Aim of the task: The listing below must be given again in full, exactly.

Provided information:
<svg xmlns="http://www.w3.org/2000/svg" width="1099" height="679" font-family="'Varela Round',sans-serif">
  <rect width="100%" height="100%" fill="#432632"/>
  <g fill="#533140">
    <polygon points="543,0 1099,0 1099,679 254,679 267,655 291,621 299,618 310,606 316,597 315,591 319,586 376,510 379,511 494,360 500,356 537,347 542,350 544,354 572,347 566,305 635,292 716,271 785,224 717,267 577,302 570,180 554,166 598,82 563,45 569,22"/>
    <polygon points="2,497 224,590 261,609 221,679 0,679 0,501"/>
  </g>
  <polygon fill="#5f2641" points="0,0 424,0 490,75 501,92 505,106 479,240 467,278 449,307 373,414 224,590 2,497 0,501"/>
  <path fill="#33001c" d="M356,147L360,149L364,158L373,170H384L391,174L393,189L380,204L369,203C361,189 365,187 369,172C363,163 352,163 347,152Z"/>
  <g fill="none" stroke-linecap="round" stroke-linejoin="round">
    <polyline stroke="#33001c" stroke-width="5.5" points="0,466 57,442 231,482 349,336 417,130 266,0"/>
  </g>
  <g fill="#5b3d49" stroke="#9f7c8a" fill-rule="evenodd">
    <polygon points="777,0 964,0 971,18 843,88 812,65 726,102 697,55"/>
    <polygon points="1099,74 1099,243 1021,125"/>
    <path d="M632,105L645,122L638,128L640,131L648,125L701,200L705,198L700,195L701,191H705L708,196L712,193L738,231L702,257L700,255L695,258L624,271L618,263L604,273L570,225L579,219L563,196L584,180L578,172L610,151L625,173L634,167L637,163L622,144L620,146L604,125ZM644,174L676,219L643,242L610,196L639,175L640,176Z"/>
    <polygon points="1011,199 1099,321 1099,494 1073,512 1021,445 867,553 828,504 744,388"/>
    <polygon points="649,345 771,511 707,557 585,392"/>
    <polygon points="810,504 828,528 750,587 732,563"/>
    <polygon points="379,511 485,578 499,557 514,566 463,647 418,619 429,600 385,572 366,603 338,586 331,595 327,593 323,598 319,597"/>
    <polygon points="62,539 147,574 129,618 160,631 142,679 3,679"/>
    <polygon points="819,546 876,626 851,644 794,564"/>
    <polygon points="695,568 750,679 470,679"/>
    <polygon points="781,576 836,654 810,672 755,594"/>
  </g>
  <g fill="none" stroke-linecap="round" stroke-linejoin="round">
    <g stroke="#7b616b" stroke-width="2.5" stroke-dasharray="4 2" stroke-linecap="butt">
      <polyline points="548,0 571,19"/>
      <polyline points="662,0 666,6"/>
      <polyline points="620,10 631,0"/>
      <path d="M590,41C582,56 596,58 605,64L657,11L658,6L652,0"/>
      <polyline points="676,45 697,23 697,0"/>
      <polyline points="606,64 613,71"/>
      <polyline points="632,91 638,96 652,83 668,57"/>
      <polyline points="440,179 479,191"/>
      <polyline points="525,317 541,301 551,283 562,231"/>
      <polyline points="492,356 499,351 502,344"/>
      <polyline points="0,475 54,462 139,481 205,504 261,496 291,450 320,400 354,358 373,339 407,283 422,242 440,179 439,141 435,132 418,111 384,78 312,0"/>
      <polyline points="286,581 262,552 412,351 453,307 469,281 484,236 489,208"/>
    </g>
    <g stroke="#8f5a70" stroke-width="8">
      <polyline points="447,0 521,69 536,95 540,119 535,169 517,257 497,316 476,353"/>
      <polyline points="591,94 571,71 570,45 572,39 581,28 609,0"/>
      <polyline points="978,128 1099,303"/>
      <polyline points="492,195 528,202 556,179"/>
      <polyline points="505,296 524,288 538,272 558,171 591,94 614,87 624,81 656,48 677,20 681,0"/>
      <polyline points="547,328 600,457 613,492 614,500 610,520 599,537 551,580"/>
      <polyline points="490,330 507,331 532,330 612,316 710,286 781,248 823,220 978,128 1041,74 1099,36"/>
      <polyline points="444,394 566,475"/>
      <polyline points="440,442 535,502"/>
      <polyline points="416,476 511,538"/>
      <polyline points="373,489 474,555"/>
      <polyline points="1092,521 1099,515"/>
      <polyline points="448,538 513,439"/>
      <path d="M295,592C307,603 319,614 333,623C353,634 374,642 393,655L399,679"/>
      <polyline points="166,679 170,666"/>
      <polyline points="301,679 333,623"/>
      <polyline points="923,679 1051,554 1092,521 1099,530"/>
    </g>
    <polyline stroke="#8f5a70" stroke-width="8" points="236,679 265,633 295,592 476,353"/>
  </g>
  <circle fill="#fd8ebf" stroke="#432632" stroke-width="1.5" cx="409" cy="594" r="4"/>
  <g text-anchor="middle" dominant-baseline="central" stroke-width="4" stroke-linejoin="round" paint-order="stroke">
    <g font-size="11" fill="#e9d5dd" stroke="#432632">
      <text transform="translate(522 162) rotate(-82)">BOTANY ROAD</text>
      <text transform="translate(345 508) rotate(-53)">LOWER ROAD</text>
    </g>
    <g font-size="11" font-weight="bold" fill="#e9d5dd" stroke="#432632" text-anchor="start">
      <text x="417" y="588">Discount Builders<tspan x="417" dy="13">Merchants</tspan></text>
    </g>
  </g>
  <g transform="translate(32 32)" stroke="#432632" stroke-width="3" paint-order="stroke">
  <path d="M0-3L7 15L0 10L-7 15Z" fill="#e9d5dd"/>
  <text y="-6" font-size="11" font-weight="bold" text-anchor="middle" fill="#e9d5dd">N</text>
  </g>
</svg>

Exercise response:
<svg xmlns="http://www.w3.org/2000/svg" width="1099" height="679" font-family="'Varela Round',sans-serif">
  <rect width="100%" height="100%" fill="#432632"/>
  <g fill="#533140">
    <polygon points="543,0 1099,0 1099,679 254,679 267,655 291,621 299,618 310,606 316,597 315,591 319,586 376,510 379,511 494,360 500,356 537,347 542,350 544,354 572,347 566,305 635,292 716,271 785,224 717,267 577,302 570,180 554,166 598,82 563,45 569,22"/>
    <polygon points="2,497 224,590 261,609 221,679 0,679 0,501"/>
  </g>
  <polygon fill="#5f2641" points="0,0 424,0 490,75 501,92 505,106 479,240 467,278 449,307 373,414 224,590 2,497 0,501"/>
  <path fill="#33001c" d="M356,147L360,149L364,158L373,170H384L391,174L393,189L380,204L369,203C361,189 365,187 369,172C363,163 352,163 347,152Z"/>
  <g fill="none" stroke-linecap="round" stroke-linejoin="round">
    <polyline stroke="#33001c" stroke-width="5.5" points="0,466 57,442 231,482 349,336 417,130 266,0"/>
  </g>
  <g fill="#5b3d49" stroke="#9f7c8a" fill-rule="evenodd">
    <polygon points="777,0 964,0 971,18 843,88 812,65 726,102 697,55"/>
    <polygon points="1099,74 1099,243 1021,125"/>
    <path d="M632,105L645,122L638,128L640,131L648,125L701,200L705,198L700,195L701,191H705L708,196L712,193L738,231L702,257L700,255L695,258L624,271L618,263L604,273L570,225L579,219L563,196L584,180L578,172L610,151L625,173L634,167L637,163L622,144L620,146L604,125ZM644,174L676,219L643,242L610,196L639,175L640,176Z"/>
    <polygon points="1011,199 1099,321 1099,494 1073,512 1021,445 867,553 828,504 744,388"/>
    <polygon points="649,345 771,511 707,557 585,392"/>
    <polygon points="810,504 828,528 750,587 732,563"/>
    <polygon points="379,511 485,578 499,557 514,566 463,647 418,619 429,600 385,572 366,603 338,586 331,595 327,593 323,598 319,597"/>
    <polygon points="62,539 147,574 129,618 160,631 142,679 3,679"/>
    <polygon points="819,546 876,626 851,644 794,564"/>
    <polygon points="695,568 750,679 470,679"/>
    <polygon points="781,576 836,654 810,672 755,594"/>
  </g>
  <g fill="none" stroke-linecap="round" stroke-linejoin="round">
    <g stroke="#7b616b" stroke-width="2.5" stroke-dasharray="4 2" stroke-linecap="butt">
      <polyline points="548,0 571,19"/>
      <polyline points="662,0 666,6"/>
      <polyline points="620,10 631,0"/>
      <path d="M590,41C582,56 596,58 605,64L657,11L658,6L652,0"/>
      <polyline points="676,45 697,23 697,0"/>
      <polyline points="606,64 613,71"/>
      <polyline points="632,91 638,96 652,83 668,57"/>
      <polyline points="440,179 479,191"/>
      <polyline points="525,317 541,301 551,283 562,231"/>
      <polyline points="492,356 499,351 502,344"/>
      <polyline points="0,475 54,462 139,481 205,504 261,496 291,450 320,400 354,358 373,339 407,283 422,242 440,179 439,141 435,132 418,111 384,78 312,0"/>
      <polyline points="286,581 262,552 412,351 453,307 469,281 484,236 489,208"/>
    </g>
    <g stroke="#8f5a70" stroke-width="8">
      <polyline points="447,0 521,69 536,95 540,119 535,169 517,257 497,316 476,353"/>
      <polyline points="591,94 571,71 570,45 572,39 581,28 609,0"/>
      <polyline points="978,128 1099,303"/>
      <polyline points="492,195 528,202 556,179"/>
      <polyline points="505,296 524,288 538,272 558,171 591,94 614,87 624,81 656,48 677,20 681,0"/>
      <polyline points="547,328 600,457 613,492 614,500 610,520 599,537 551,580"/>
      <polyline points="490,330 507,331 532,330 612,316 710,286 781,248 823,220 978,128 1041,74 1099,36"/>
      <polyline points="444,394 566,475"/>
      <polyline points="440,442 535,502"/>
      <polyline points="416,476 511,538"/>
      <polyline points="373,489 474,555"/>
      <polyline points="1092,521 1099,515"/>
      <polyline points="448,538 513,439"/>
      <path d="M295,592C307,603 319,614 333,623C353,634 374,642 393,655L399,679"/>
      <polyline points="166,679 170,666"/>
      <polyline points="301,679 333,623"/>
      <polyline points="923,679 1051,554 1092,521 1099,530"/>
    </g>
    <polyline stroke="#8f5a70" stroke-width="8" points="236,679 265,633 295,592 476,353"/>
  </g>
  <circle fill="#fd8ebf" stroke="#432632" stroke-width="1.5" cx="409" cy="594" r="4"/>
  <g text-anchor="middle" dominant-baseline="central" stroke-width="4" stroke-linejoin="round" paint-order="stroke">
    <g font-size="11" fill="#e9d5dd" stroke="#432632">
      <text transform="translate(522 162) rotate(-82)">BOTANY ROAD</text>
      <text transform="translate(345 508) rotate(-53)">LOWER ROAD</text>
    </g>
    <g font-size="11" font-weight="bold" fill="#e9d5dd" stroke="#432632" text-anchor="start">
      <text x="417" y="588">Discount Builders<tspan x="417" dy="13">Merchants</tspan></text>
    </g>
  </g>
  <g transform="translate(32 32)" stroke="#432632" stroke-width="3" paint-order="stroke">
  <path d="M0-3L7 15L0 10L-7 15Z" fill="#e9d5dd"/>
  <text y="-6" font-size="11" font-weight="bold" text-anchor="middle" fill="#e9d5dd">N</text>
  </g>
</svg>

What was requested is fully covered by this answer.